WORK INSTRUCTIONS: Write the next part of the text on hydrogel and albumin wound dressings, picking up after its final sentence.

Hydrogel wound dressings are particularly useful for burns, ulcers and deep wounds such as pressure sores because, amongst other things, they soothe pain, give a cooling sensation and provide control of wound surface hydration. Unlike many alginate dressings, they do not stick to the wound and can be removed easily without pre-soaking. However, although easy to use, it is often difficult to completely fill a wound cavity with a hydrogel dressing (eg when packing leg ulcers), and so hydrogel dressings often provide a poor barrier against bacteria and may not be suitable for use on infected wounds.

There clearly exists a need for improved wound dressings that exhibit a greater number of desired characteristics, being more “universal”, in that they are suitable for a wider range of wound types and stages of healing.

In particular, a dressing with the benefits of a hydrogel dressing, but superior anti-bacterial properties and the ability to completely fill wound cavities of any shape and size would provide a valuable improvement over current hydrogels.

Furthermore, a wound dressing that also delivers active ingredients, eg drugs to the wound site in a controlled manner would be of additional benefit. Desirable active ingredients may help to fight or protect against infection, reduce pain, reduce inflammation and/or facilitate healing, eg by encouraging clotting.

Human serum albumin (HSA) protein has been found to exhibit a number of properties that make it particularly beneficial for wound healing. For example, by reversibly binding a wide range of drug molecules, HSA may offer a controlled release mechanism for drug delivery. HSA binds metal ions (eg zinc, copper and silver), which may be important in the anti-infective treatment of wounds, and may detoxify the wound site and scavenge free radicals. Pathological platelet aggregation is inhibited by HSA, and inflammatory chemical levels (and therefore itching) are also decreased. HSA is non-allergenic and may naturally confer anti-bacterial/antiviral activity at the wound site.

Albumin is employed for a number of other medical uses, eg to increase blood volume. WO 99/66964 relates to albumin-based compositions for use as bioadhesives, surgical sealants, and implantable devices for drug delivery and prosthesis. The adhesive properties of these compositions make them unsuitable for use as external wound dressings and, although the compositions are intended to break down in the body, suitability for internal use is also limited by unwanted adhesion. Following surgical procedures, an adhesive intended to re-join damaged tissue may also attach the wound site to adjacent tissues/organs and cause further damage.

WO 99/66964 discloses the use of accessory molecules to alter the rate and/or degree of cross-linking between albumin molecules. It is stated that dicarboxylic acids are able to accelerate the gelation of bovine serum albumin. However, we have found that products formed in accordance with WO99/66964 are dry and brittle in comparison to the polymers of the present invention. Such brittle products are unsuitable for use as wound dressings.

There has now been devised a method of forming a wound dressing that overcomes or substantially mitigates the above-mentioned and/or other disadvantages associated with the prior art.

SUPPLIED RECORDS:
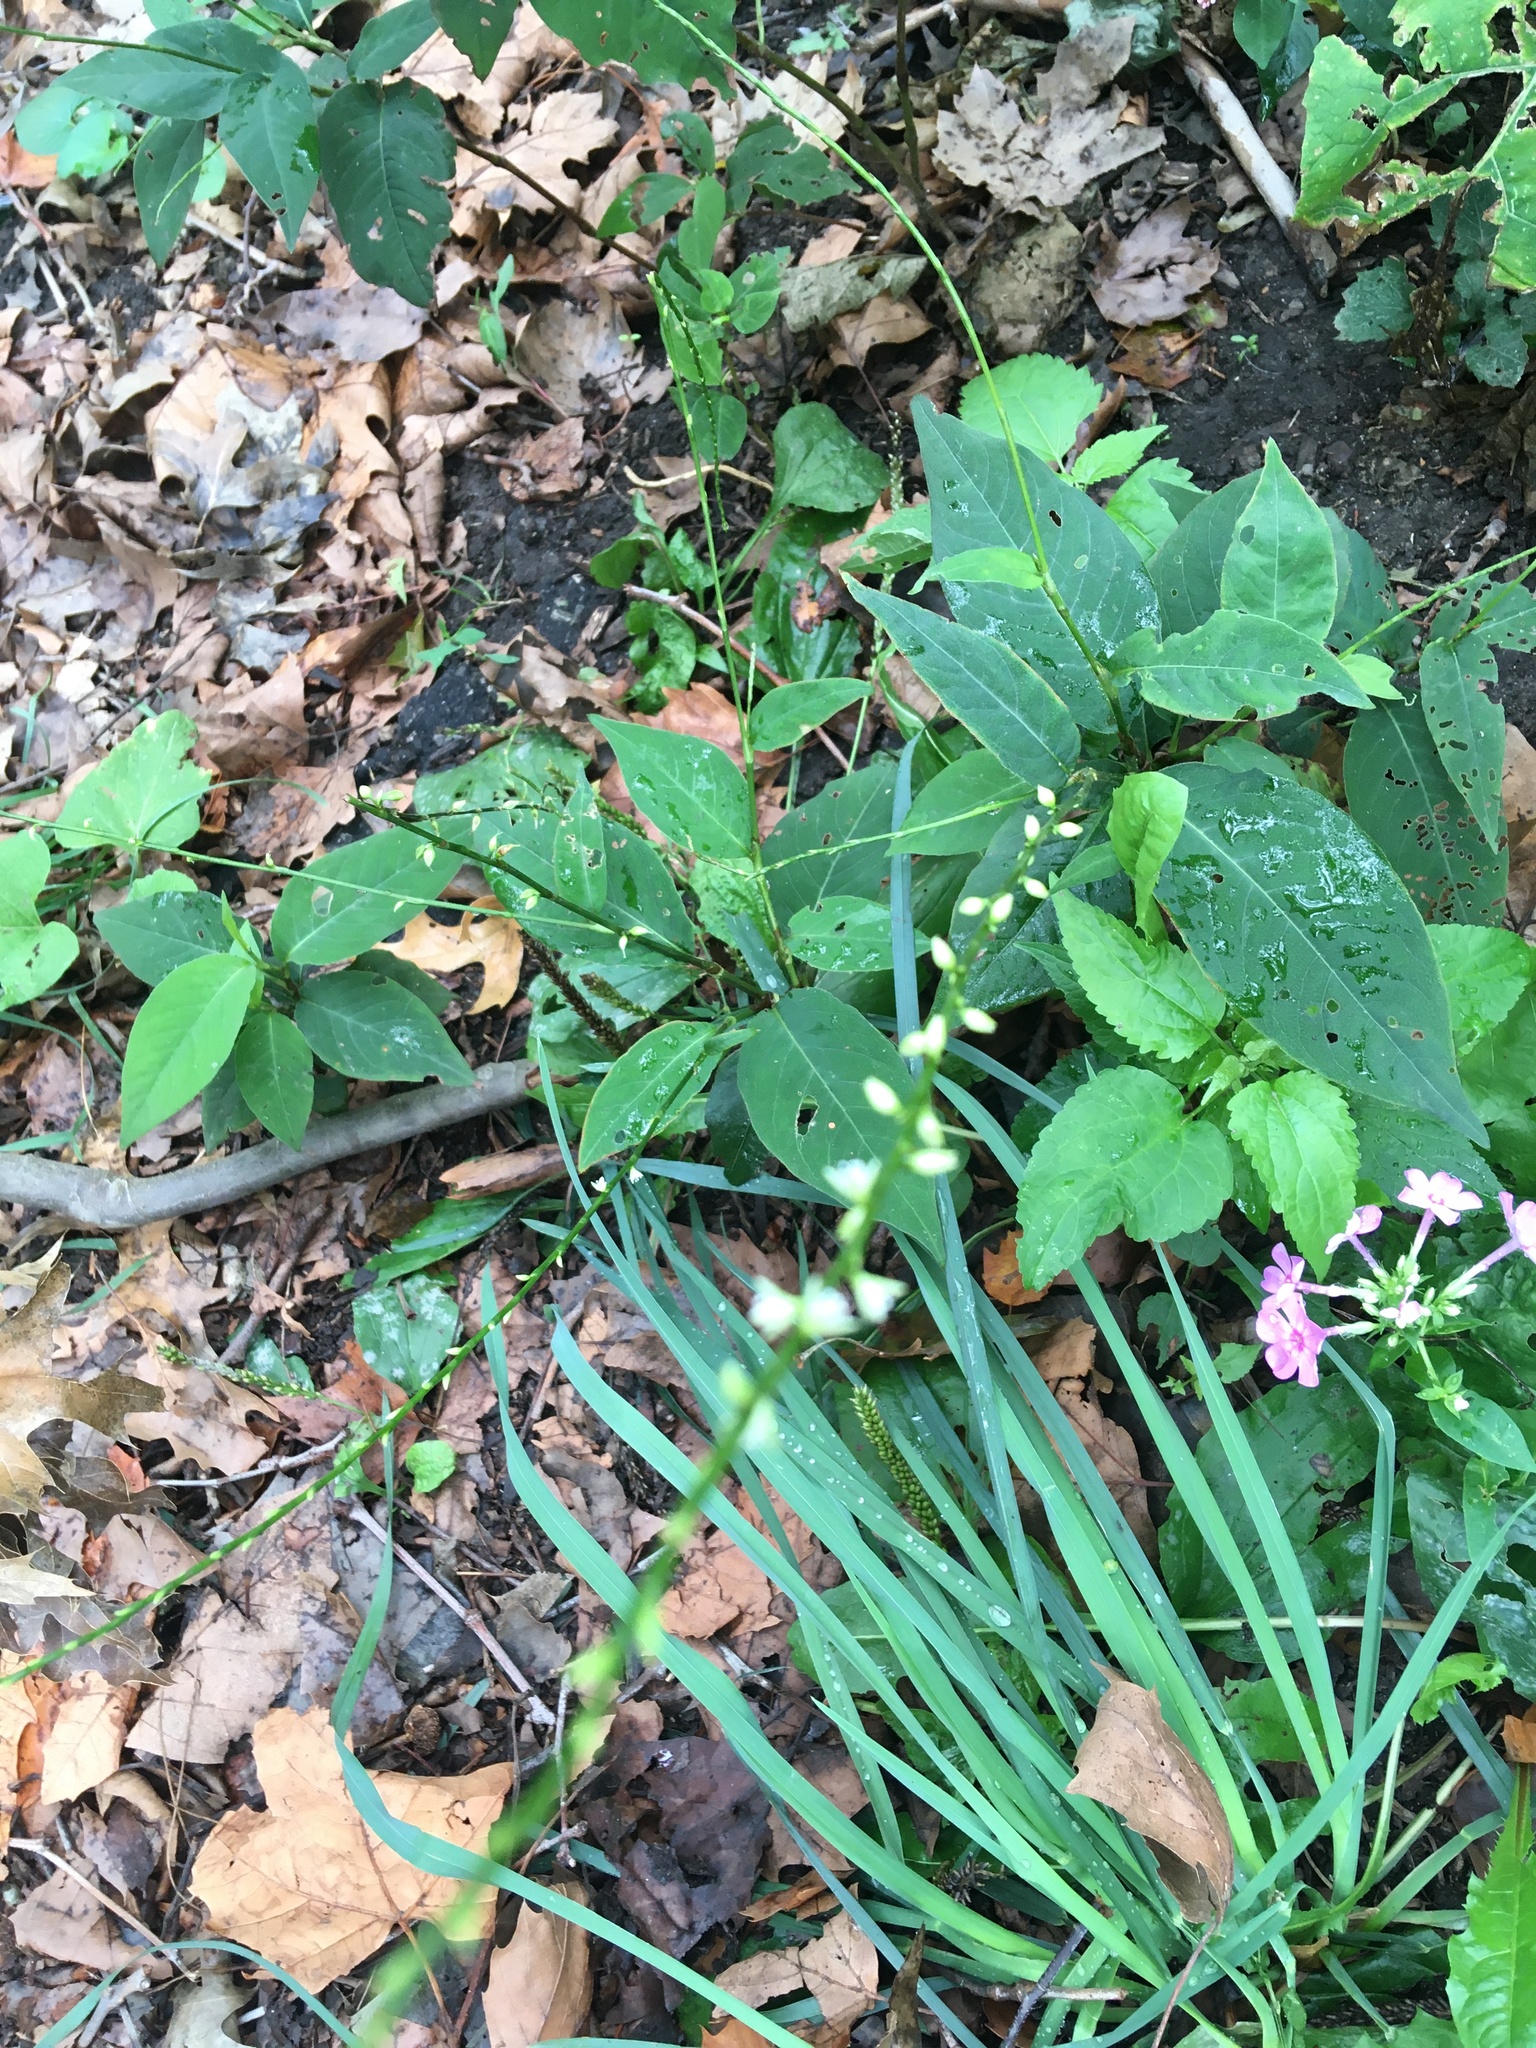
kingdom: Plantae
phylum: Tracheophyta
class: Magnoliopsida
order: Caryophyllales
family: Polygonaceae
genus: Persicaria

THE ANSWER:
According to a first aspect of the invention there is a method for the formation of a wound dressing, which method comprises forming a protein polymer by reacting a protein with a polyfunctional spacer, or an activated derivative thereof.

The wound dressing may be formed in situ. By “in situ” is meant in the context of the present invention that reaction of the protein with the polyfunctional spacer to form the dressing occurs at the wound site. The components of the composition may be applied to the wound site simultaneously or in quick succession, or the components may be mixed immediately prior to use and the mixture then applied to the wound site.

In situ formation of the wound dressing is particularly advantageous in that the dressing takes on the exact shape of the wound, completely filling the wound cavity without aggravating the exposed tissue. The precise fit ensures that the wound is totally sealed.

Supporting substrates may be incorporated into the dressing in situ by addition to the composition before gelling occurs or during the gelling process. In particular, it may be preferable to cover the composition with a vapour-permeable membrane that will prevent the polymer gel from drying out and, most importantly, keep the wound moist. The vapour-permeable membrane would preferably be added at the end of the gelling process so that it is firmly and evenly attached but does not sink too far into the composition.

The wound dressings of the present invention may also be pre-formed (ie cross-linked before application to the wound site). Such dressings may take the form of bandages impregnated with the protein polymer, or gel sheets, either with or without a supporting substrate. Gels of particular shapes and sizes may be specifically moulded for particular wound types or body areas. Alternatively, appropriately sized dressings may be cut to size from larger gel sheets immediately before application.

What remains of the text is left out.